Ces 24 textes faisant l'objet de la procédure d'examen simplifiée.

      _ Projet, adopté par le Sénat, portant habilitation du Gouvernement à procéder, par ordonnances, à l'adoption de la partie législative de certains codes ;

Ce texte faisant l'objet de la procédure d'examen simplifiée.

      _ Deuxième lecture du projet relatif aux droits des citoyens dans leurs relations avec les administrations.

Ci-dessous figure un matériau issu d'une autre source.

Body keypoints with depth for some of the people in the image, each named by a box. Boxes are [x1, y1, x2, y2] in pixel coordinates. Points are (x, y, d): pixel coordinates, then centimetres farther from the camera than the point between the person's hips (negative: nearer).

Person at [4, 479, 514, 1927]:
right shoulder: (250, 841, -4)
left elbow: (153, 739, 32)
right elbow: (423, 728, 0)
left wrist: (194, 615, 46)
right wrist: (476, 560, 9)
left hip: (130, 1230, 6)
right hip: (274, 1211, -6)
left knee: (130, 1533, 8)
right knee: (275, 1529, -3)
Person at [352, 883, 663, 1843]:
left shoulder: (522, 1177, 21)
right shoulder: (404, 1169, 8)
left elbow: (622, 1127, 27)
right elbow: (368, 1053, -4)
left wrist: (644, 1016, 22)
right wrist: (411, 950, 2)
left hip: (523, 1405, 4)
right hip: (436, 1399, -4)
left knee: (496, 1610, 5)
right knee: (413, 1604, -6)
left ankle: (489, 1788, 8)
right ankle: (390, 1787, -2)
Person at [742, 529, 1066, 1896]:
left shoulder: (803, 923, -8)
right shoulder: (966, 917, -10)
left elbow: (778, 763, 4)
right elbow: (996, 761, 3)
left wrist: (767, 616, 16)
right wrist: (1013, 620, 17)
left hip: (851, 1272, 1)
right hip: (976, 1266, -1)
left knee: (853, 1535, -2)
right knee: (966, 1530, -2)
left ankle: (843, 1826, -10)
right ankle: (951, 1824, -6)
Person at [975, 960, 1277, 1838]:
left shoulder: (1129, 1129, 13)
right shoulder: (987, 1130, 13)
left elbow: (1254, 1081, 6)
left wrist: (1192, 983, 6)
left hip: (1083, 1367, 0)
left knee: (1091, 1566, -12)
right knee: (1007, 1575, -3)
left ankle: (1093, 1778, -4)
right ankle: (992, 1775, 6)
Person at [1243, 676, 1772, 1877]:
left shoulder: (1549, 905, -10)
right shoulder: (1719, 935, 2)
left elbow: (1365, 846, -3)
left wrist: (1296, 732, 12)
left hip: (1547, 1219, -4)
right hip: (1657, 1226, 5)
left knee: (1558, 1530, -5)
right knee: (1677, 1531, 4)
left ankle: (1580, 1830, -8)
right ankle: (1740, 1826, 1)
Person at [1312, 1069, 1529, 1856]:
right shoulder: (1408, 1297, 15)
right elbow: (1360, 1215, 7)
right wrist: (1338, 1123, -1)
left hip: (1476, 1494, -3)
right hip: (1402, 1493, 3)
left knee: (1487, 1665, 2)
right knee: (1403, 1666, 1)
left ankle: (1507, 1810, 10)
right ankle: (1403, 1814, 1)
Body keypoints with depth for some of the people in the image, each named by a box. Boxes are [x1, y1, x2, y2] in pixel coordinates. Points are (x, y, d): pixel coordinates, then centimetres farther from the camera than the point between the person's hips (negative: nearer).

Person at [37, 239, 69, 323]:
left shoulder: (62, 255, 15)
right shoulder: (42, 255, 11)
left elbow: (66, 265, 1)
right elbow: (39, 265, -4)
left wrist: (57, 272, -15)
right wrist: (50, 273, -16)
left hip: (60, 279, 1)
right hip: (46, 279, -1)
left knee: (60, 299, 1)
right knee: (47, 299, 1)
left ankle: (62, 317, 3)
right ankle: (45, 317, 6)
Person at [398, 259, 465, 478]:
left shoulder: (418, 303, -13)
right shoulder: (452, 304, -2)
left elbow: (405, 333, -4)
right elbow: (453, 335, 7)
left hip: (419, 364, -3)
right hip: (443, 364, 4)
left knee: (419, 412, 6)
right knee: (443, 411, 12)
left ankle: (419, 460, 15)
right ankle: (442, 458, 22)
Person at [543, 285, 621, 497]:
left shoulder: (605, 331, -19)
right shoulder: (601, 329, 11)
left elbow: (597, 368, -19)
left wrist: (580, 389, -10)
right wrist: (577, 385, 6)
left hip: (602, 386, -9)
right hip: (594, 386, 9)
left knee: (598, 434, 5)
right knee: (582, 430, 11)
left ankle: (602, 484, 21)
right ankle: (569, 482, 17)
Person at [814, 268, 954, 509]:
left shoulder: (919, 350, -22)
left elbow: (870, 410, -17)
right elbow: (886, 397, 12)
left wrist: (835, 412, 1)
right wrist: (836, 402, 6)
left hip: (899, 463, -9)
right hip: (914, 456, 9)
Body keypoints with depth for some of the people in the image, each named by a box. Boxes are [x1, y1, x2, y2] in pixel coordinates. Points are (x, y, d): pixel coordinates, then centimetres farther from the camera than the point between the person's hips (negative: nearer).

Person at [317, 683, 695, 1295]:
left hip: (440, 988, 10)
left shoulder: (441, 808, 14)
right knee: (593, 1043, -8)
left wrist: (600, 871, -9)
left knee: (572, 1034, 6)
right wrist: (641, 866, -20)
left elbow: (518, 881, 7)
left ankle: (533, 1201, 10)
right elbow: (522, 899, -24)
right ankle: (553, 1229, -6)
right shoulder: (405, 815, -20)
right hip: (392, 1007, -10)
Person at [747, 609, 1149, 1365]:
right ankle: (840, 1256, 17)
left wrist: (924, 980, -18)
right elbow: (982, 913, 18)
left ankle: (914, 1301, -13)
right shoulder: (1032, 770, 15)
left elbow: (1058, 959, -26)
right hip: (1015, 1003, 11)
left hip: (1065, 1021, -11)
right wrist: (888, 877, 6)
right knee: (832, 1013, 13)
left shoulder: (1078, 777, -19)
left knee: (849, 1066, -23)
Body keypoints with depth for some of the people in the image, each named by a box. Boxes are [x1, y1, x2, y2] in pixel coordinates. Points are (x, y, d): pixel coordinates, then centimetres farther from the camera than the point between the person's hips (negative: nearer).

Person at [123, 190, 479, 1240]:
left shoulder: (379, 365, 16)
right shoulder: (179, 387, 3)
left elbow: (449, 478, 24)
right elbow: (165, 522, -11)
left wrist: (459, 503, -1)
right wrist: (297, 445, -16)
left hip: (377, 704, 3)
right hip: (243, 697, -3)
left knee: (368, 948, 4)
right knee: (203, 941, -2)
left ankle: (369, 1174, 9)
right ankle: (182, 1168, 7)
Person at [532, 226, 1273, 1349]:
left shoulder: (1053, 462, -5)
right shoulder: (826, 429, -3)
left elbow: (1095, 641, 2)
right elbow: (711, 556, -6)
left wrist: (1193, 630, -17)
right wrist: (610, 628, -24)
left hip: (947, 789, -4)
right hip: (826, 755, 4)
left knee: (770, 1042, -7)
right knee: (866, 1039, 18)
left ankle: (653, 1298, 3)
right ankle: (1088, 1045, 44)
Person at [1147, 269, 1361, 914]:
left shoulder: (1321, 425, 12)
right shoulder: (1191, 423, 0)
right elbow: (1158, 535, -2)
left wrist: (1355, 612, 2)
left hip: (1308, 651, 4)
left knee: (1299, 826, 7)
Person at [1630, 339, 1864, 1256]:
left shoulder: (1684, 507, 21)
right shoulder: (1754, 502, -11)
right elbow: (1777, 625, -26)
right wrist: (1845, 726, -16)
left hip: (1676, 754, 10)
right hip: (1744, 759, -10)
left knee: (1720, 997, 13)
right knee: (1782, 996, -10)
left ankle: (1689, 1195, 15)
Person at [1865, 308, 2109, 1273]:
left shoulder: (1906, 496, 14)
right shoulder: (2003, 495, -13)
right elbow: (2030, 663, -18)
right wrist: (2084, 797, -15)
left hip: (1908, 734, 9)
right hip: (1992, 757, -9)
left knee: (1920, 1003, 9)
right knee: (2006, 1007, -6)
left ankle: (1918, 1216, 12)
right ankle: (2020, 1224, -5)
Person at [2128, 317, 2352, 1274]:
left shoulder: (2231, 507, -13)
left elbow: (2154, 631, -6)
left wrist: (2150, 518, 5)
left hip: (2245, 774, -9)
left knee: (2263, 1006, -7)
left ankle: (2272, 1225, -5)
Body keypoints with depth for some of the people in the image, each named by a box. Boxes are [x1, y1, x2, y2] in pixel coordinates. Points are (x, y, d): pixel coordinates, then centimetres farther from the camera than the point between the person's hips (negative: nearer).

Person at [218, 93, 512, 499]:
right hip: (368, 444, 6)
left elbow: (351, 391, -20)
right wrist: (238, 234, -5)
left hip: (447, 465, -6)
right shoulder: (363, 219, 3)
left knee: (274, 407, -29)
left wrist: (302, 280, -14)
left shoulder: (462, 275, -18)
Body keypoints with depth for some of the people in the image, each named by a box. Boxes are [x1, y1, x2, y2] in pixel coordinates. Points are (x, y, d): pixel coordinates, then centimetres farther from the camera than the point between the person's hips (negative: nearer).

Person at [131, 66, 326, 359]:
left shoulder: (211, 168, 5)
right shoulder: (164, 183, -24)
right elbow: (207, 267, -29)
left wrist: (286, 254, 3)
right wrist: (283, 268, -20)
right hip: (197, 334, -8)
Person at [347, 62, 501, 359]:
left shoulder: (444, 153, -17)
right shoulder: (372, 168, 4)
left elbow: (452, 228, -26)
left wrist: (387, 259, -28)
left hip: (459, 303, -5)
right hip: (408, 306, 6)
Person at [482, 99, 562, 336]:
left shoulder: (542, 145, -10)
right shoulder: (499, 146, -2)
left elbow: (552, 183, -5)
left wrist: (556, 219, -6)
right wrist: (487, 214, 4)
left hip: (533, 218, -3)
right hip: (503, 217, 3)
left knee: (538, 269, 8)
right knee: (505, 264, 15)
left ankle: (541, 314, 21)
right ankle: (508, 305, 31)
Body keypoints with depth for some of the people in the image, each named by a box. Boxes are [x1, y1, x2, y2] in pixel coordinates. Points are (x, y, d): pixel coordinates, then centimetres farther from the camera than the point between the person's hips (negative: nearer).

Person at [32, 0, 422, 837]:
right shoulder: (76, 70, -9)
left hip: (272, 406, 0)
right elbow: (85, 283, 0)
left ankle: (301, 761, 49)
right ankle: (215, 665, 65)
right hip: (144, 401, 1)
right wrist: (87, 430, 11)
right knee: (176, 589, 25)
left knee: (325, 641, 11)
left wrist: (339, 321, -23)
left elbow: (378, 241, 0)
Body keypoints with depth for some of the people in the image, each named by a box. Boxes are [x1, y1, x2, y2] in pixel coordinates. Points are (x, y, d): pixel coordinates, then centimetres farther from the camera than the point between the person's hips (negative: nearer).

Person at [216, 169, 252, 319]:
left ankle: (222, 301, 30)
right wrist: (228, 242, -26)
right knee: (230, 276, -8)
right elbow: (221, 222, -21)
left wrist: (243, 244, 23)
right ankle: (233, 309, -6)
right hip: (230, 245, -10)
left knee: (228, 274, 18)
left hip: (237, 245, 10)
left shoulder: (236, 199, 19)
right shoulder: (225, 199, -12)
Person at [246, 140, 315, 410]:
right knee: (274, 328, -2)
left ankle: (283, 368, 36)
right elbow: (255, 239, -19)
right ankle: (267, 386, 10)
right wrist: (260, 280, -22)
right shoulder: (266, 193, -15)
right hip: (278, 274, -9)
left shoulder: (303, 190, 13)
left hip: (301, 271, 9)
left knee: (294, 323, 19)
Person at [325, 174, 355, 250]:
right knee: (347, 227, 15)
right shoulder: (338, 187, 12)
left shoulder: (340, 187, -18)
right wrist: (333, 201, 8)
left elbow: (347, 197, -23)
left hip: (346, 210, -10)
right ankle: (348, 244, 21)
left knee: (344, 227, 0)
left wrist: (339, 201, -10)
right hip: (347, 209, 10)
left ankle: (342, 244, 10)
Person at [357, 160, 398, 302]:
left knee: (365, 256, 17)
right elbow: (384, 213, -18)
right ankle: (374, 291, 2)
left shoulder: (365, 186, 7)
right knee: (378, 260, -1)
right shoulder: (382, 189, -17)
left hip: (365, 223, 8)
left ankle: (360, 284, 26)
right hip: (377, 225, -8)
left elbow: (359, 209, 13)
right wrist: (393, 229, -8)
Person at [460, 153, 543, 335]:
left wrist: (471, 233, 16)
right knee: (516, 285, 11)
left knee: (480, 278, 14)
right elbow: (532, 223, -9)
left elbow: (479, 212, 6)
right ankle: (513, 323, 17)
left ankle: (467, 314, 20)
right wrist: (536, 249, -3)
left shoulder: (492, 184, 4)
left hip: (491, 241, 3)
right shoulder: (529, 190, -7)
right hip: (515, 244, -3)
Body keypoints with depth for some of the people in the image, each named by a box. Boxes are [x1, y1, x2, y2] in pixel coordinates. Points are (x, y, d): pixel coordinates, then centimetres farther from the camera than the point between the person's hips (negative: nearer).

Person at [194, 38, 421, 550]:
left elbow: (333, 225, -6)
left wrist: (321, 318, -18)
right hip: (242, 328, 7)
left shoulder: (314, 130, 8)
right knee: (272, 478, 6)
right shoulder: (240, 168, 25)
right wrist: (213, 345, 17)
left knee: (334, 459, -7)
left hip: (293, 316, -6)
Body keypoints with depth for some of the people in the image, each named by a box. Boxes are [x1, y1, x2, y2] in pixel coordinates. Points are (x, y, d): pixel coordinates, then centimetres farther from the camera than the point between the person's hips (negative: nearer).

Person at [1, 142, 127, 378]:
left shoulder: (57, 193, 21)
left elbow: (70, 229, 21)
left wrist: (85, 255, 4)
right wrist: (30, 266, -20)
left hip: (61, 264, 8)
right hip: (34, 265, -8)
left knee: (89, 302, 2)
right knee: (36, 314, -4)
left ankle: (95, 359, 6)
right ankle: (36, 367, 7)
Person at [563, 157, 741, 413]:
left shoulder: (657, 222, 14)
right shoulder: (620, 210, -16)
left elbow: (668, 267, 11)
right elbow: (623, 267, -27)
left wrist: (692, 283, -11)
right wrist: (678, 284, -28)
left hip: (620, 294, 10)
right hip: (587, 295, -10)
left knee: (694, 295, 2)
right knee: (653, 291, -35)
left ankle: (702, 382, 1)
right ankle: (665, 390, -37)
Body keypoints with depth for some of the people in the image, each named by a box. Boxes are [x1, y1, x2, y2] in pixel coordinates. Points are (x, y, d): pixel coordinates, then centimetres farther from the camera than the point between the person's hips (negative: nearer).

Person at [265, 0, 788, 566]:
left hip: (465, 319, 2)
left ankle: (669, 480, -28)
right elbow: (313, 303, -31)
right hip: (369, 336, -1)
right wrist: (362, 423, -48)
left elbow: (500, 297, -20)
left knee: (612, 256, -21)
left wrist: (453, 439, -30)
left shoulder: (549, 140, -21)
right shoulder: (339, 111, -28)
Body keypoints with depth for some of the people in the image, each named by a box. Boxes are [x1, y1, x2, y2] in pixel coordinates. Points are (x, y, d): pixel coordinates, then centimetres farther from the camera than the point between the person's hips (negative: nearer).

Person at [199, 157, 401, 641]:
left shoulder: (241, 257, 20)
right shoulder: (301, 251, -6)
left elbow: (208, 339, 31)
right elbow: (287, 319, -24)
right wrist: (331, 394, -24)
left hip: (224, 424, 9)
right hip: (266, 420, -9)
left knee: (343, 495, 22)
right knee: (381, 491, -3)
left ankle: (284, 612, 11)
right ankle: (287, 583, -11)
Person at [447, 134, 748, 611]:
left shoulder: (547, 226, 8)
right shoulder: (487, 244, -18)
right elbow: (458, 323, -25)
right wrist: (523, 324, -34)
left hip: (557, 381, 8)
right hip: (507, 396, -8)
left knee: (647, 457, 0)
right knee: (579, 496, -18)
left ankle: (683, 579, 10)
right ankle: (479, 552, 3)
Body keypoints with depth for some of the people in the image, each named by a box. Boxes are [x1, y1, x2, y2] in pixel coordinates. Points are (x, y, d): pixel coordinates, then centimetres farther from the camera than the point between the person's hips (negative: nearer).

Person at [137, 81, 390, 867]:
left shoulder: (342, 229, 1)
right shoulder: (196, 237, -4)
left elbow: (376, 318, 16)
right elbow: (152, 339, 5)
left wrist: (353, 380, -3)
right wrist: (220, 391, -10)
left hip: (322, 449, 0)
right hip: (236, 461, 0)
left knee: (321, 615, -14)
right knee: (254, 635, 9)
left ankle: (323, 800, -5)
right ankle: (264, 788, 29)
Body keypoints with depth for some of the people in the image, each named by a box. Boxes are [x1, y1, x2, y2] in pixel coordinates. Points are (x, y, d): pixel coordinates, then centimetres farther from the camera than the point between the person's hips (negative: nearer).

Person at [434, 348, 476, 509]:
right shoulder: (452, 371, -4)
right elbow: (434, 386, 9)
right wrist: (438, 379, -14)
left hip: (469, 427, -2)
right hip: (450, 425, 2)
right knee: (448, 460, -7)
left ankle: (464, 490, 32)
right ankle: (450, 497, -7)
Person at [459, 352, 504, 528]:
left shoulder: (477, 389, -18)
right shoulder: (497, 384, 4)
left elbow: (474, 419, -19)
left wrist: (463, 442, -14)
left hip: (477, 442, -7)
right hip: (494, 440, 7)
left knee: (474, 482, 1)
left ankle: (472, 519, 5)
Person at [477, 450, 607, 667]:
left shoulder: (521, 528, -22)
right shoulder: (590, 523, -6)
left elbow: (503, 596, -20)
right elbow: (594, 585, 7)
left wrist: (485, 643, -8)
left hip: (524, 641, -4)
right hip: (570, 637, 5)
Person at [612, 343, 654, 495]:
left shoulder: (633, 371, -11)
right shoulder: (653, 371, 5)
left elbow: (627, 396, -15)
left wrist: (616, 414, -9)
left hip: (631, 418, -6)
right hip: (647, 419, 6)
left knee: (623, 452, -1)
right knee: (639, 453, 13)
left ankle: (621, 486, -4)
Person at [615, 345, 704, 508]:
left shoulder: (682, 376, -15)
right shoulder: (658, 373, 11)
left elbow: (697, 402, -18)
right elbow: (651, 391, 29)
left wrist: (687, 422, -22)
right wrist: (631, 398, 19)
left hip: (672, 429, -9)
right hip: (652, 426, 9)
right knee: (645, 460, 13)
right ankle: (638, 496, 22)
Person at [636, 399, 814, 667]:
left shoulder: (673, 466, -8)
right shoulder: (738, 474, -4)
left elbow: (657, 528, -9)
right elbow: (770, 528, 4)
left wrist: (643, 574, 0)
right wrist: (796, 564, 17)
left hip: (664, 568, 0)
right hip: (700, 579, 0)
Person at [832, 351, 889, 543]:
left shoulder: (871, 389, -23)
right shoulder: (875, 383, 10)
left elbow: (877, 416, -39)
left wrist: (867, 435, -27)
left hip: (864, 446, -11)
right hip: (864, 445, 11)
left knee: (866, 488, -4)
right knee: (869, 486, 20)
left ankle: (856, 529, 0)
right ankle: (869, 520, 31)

MERCREDI 24 NOVEMBRE, à 15 heures, après les questions au Gouvernement, et à 21 heures,

JEUDI 25 NOVEMBRE, à 9 heures; à 15 heures et à 21 heures, et éventuellement,

VENDREDI 26 NOVEMBRE, à 9 heures, à 15 heures et à 21 heures :

      _ Texte de la commission mixte paritaire ou nouvelle lecture du projet de loi de financement de la Sécurité sociale pour 2000.

-----------------------------------------------------------------------------------------------------------------------ERRATUM

au compte rendu analytique de la 2ème séance du lundi 8 novembre 1999.

Page 32, lire ainsi la première phrase de la question de M. Michel Hunault :

«En 2000, 21 milliards, soit 53 % de plus qu'en 1999, seront consacrés à financer 100 000 emplois-jeunes supplémentaires».